■ ACTIVITY
Retype exactly what runs from the first line of the data to the line with "<61,57,184,190> (left, top, right, bottom; pixels)", keeping both of those lines and skipping pictures.

■ MATERIAL SUPPLIED

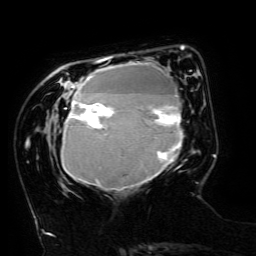
Breast MRI (dynamic contrast-enhanced), one axial slice; slice 43 of 134 in the series (ordered by position); cropped to one breast; dynamic contrast-enhanced series, time point 2 of 6 at this slice position (early post-contrast); 3 T; TE 4.8 ms, TR 9 ms; 256 × 256 image matrix. Female patient.
Annotated regions visible in this slice (semi-automatically segmented with operator editing):
- enhancing-tissue mask used for the functional tumour volume (all voxels passing the contrast-enhancement thresholds inside the analysis volume; usually the tumour): bounding box <61,57,184,190> (left, top, right, bottom; pixels)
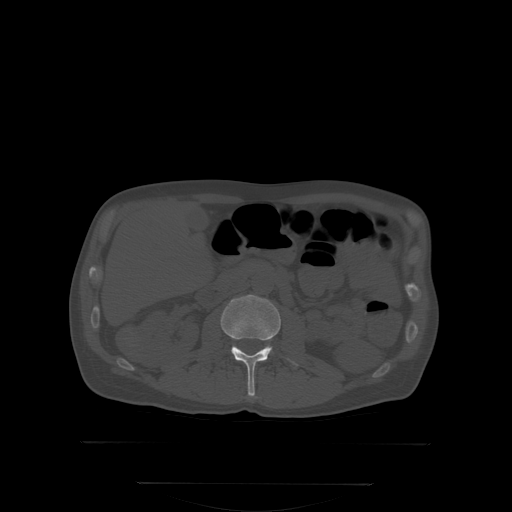
CT including the spine, one axial slice. Slice 136 of 350 in the series (ordered by position). Bone window (W 1800 / L 400 HU). 512 × 512 image matrix, field of view 500 × 500 mm. Patient: male, 58 years. From the clinical record (not read from this slice): primary cancer: prostate.
Outlined on this slice (semi-automatically segmented with operator editing):
- L2 vertebra: bounding box (x1, y1, x2, y2) in pixels: (197, 296, 298, 399)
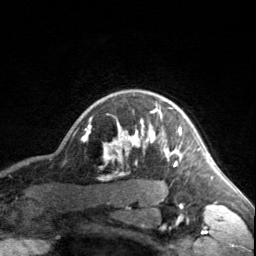
Breast MRI, one axial slice; slice 141 of 160 in the series (ordered by position); cropped to one breast; dynamic contrast-enhanced series, time point 2 of 7 at this slice position (early post-contrast); 3 T; TE 1.7 ms, TR 4.6 ms; 1 mm slice thickness; 256 × 256 image matrix, field of view 150 × 150 mm. Female patient.
Annotated regions visible in this slice (semi-automatically segmented with operator editing):
- enhancing-tissue mask used for the functional tumour volume (all voxels passing the contrast-enhancement thresholds inside the analysis volume; usually the tumour): box from (x=90, y=107) to (x=182, y=164) px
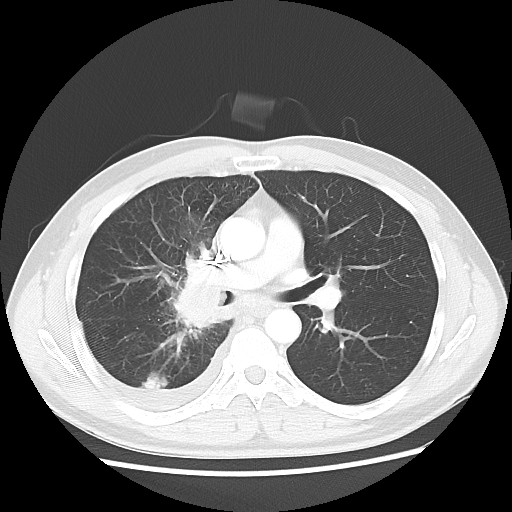
Chest CT, one axial slice. Reconstruction kernel LUNG. 120 kVp. Lung window (W 1500 / L -600 HU). 5 mm slice thickness. 512 × 512 image matrix. Male patient, age 46 years. From the clinical record (not read from this slice): clinical TNM (as recorded): T2 N3 M1.
Outlined on this slice (rectangle marked by the reading radiologist):
- lung tumour (recorded histology: adenocarcinoma): bounding box [x1, y1, x2, y2] px = [156, 248, 229, 344]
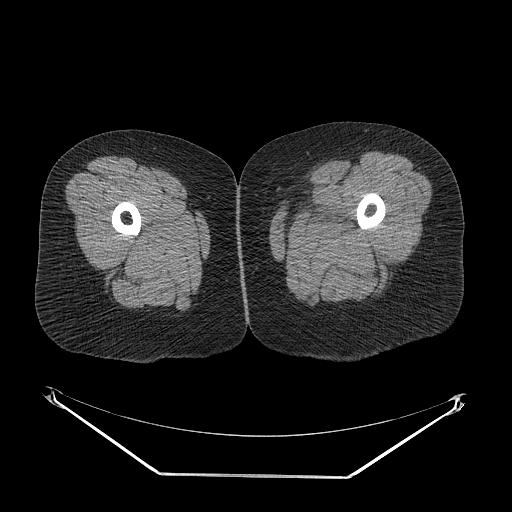
CT of an extremity soft-tissue mass (from a PET/CT study), one axial slice; slice 10 of 267 in the series (ordered by position); soft-tissue window (W 400 / L 40 HU); 3.75 mm slice thickness; 512 × 512 image matrix, field of view 500 × 500 mm. Female patient. From the clinical record (not read from this slice): histological type: myxofibrosarcoma; grade: intermediate; site of the primary tumour: left thigh.
Annotated regions visible in this slice (expert contour drawn on MRI and transferred to this co-registered scan by the dataset authors):
- gross tumour volume including surrounding oedema: bounding box (x1, y1, x2, y2) in pixels: (281, 199, 352, 239)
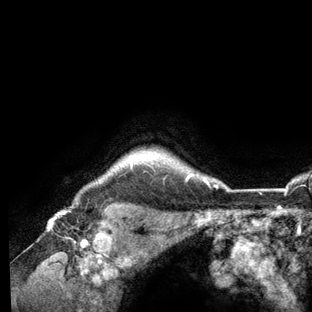
Breast MRI (dynamic contrast-enhanced), one axial slice; position 116 of 136 along the scan axis; cropped to one breast; dynamic contrast-enhanced series, time point 2 of 6 at this slice position (early post-contrast); 3 T; TE 2.8 ms, TR 7.3 ms; 1.2 mm slice thickness; 312 × 312 image matrix. Female patient.
Structures marked on this image (semi-automatically segmented with operator editing):
- enhancing-tissue mask used for the functional tumour volume (all voxels passing the contrast-enhancement thresholds inside the analysis volume; usually the tumour): bounding box [x1, y1, x2, y2] px = [131, 165, 226, 188]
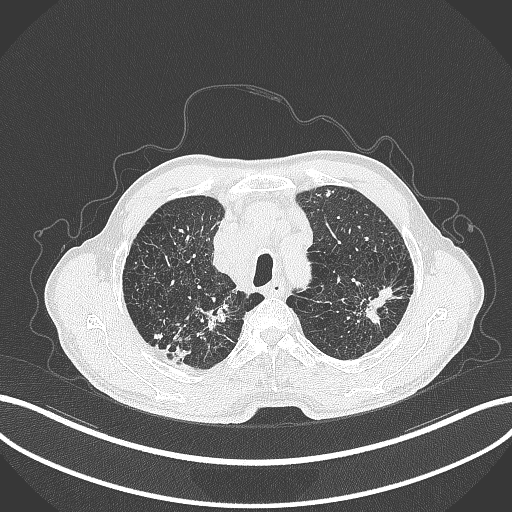
Chest CT, one axial slice; slice 363 of 463 in the series (ordered by position); reconstruction kernel B70f; lung window (W 1500 / L -600 HU); 1 mm slice thickness; 512 × 512 image matrix, field of view 400 × 400 mm. Male patient, age 74 years. Case-level facts recorded for this patient, not image findings: clinical TNM (as recorded): T2a N1 M0.
Annotated regions visible in this slice (bounding box drawn by a radiologist):
- lung tumour (recorded histology: adenocarcinoma): bounding box <368,282,402,334> (left, top, right, bottom; pixels)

■ TASK ANSWER
Breast MRI (dynamic contrast-enhanced), one axial slice; slice 43 of 134 in the series (ordered by position); cropped to one breast; dynamic contrast-enhanced series, time point 2 of 6 at this slice position (early post-contrast); 3 T; TE 4.8 ms, TR 9 ms; 256 × 256 image matrix. Female patient.
Annotated regions visible in this slice (semi-automatically segmented with operator editing):
- enhancing-tissue mask used for the functional tumour volume (all voxels passing the contrast-enhancement thresholds inside the analysis volume; usually the tumour): bounding box <61,57,184,190> (left, top, right, bottom; pixels)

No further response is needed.